One section of "A Resolution Affirming the Dignity of Lesbian, Gay, Bisexual, and Transgender People and Calling for the Repeal of Session Law 2016-3/House Bill 2" makes clear that the Town of Carrboro is prepared to move beyond disapproving words when it comes to fighting the new law. 

"The Board of Aldermen urges the North Carolina General Assembly to repeal House Bill 2 at the earliest opportunity," the Carrboro resolution reads, in part. "Meanwhile, the Board will look to the court system for remedy, seeking opportunities to partner with other local jurisdictions and advocacy organizations in taking appropriate legal action against this unconstitutional legislation; to adopt appropriate local ordinances to advance the cause of equal protection; and to encourage other local governments to exercise their legislative authority to promote equal protection and nondiscrimination."

(You can scroll through the entire resolution at the bottom of this post.)

In addition to that resolution, Slade introduced a "strong condemnation of the North Carolina General Assembly legislators, and the North Carolina governor, who have enacted hate legislation."

He went on to name each legislator that voted for HB2. "That was a really long and outrageous list," said Alderperson Bethany Chaney, before Slade's resolution was also unanimously approved.

After voting, the meeting was opened to public comments. Orange County Commissioner Penny Rich was there, along with fellow commissioners Mark Dorosin and Mia Burroughs. On Friday, the Board of Commissioners released a statement of intent to participate in multi-jurisdictional legal action against HB2.

In her remarks, Rich said she's unwilling to support businesses boycotting North Carolina to express opposition to HB2. 

"Boycotts don't work," said Rich. "It's gonna hurt us. What we need from these businesses is for them to support us in lawsuits. We need their money. So I encourage you all to talk to them, and tell them that [we] support [their] support of us."

The commissioners present were joined by several local lawmakers, past and present, in the audience on Saturday.
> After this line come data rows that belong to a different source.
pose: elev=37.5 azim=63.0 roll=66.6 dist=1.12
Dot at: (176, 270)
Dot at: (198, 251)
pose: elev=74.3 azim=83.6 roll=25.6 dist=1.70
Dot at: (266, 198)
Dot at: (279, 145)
Former Chapel Hill Mayor Mark Kleinschmidt was there, and so was former Council member Lee Storrow. Current Council members present included Donna Bell, Sally Greene, Nancy Oates, Michael Parker and Jessica Anderson.

"This is not about bathrooms," said Anderson on her public remarks, "but if we are using bathrooms as a metaphor for all this, I will go with you."
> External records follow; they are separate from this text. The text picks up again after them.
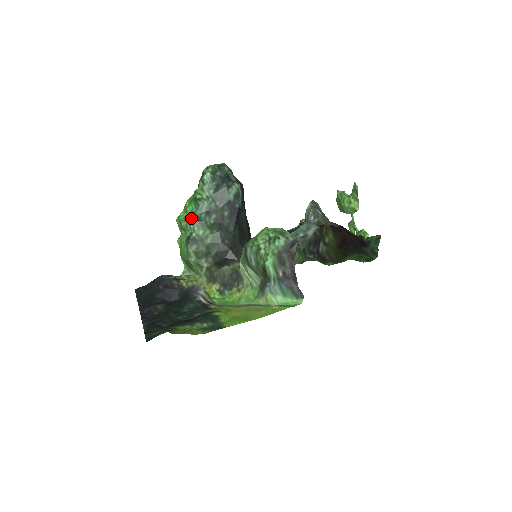
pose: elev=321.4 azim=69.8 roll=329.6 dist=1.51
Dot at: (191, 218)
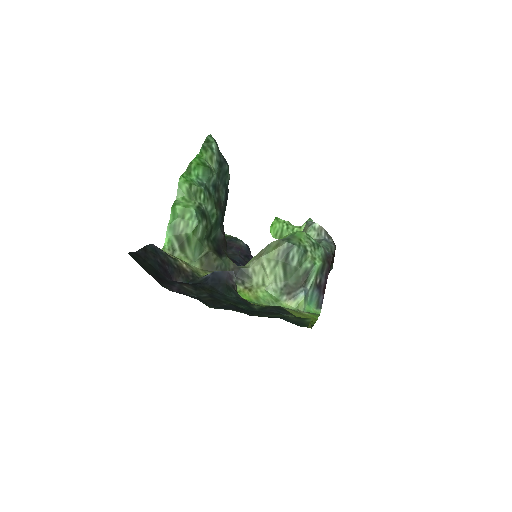
Dot at: (201, 185)
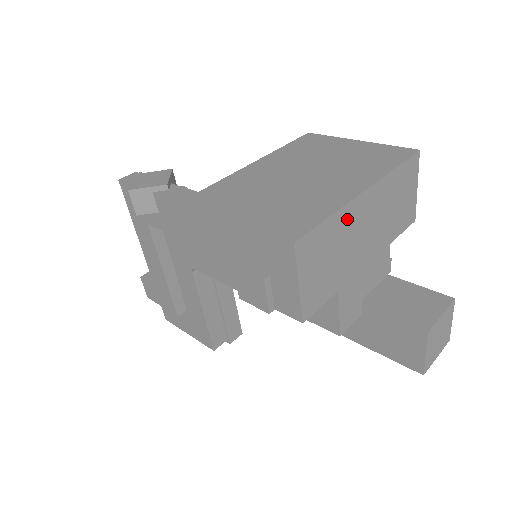
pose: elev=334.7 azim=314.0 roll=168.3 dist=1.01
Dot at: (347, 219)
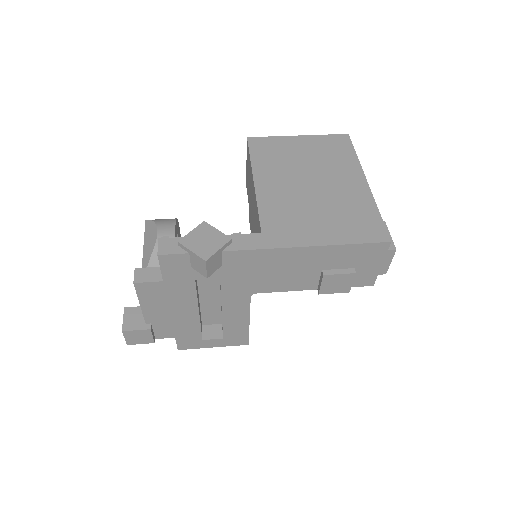
Dot at: occluded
In other words, she would accompany transgender friends to public accommodations, a popular sentiment that inspired a widely shared hashtag after HB2 was passed. 

"I know that there are other straight white folks who will go with you," she continued. "As the soon-to-be mother of two, I would feel comfortable with my children being in the bathroom with anybody, except for anybody who voted for this bill."

On Monday at 6 p.m., the Chapel Hill Town Council will hold a Special Meeting to address HB2.

Several other citizens spoke at the public hearing. Among those, Amanda Ashley brought down the house. 

"They're coming for us," said Ashley. "All of us. This bill targets not only us queers, but can  be interpreted to target women, the differently abled, the elderly, veterans, immigrants, those mired in poverty, those belonging to racial minorities, and also those municipal governments and elected officials who stand contrary to [Republican] rulership."

The sweep of HB2 is still being unpacked by legal experts, but as Seils pointed out later in the meeting: "One of the most troubling parts of the legislation is the part that appears to make it impossible to bring civil action in North Carolina courts on the basis of racial discrimination — and other categories. Disability, age, sex — all of the ones that we're very familiar with. "

State government was represented at Saturday's Town Hall meeting by Orange County Rep. Graig Meyer, a Democrat; and Democratic Senators Valerie Foushee and Mike Woodard, who joined all others in their caucus by walking out in protest on Wednesday before voting on HB2 began.

"That was fun," Woodard told The INDY. 

Near the end of Saturday's meeting, Lavelle said she plans to draft "a less Carrboro-ish resolution" that other jurisdictions can use as a model for their own resolutions against HB2.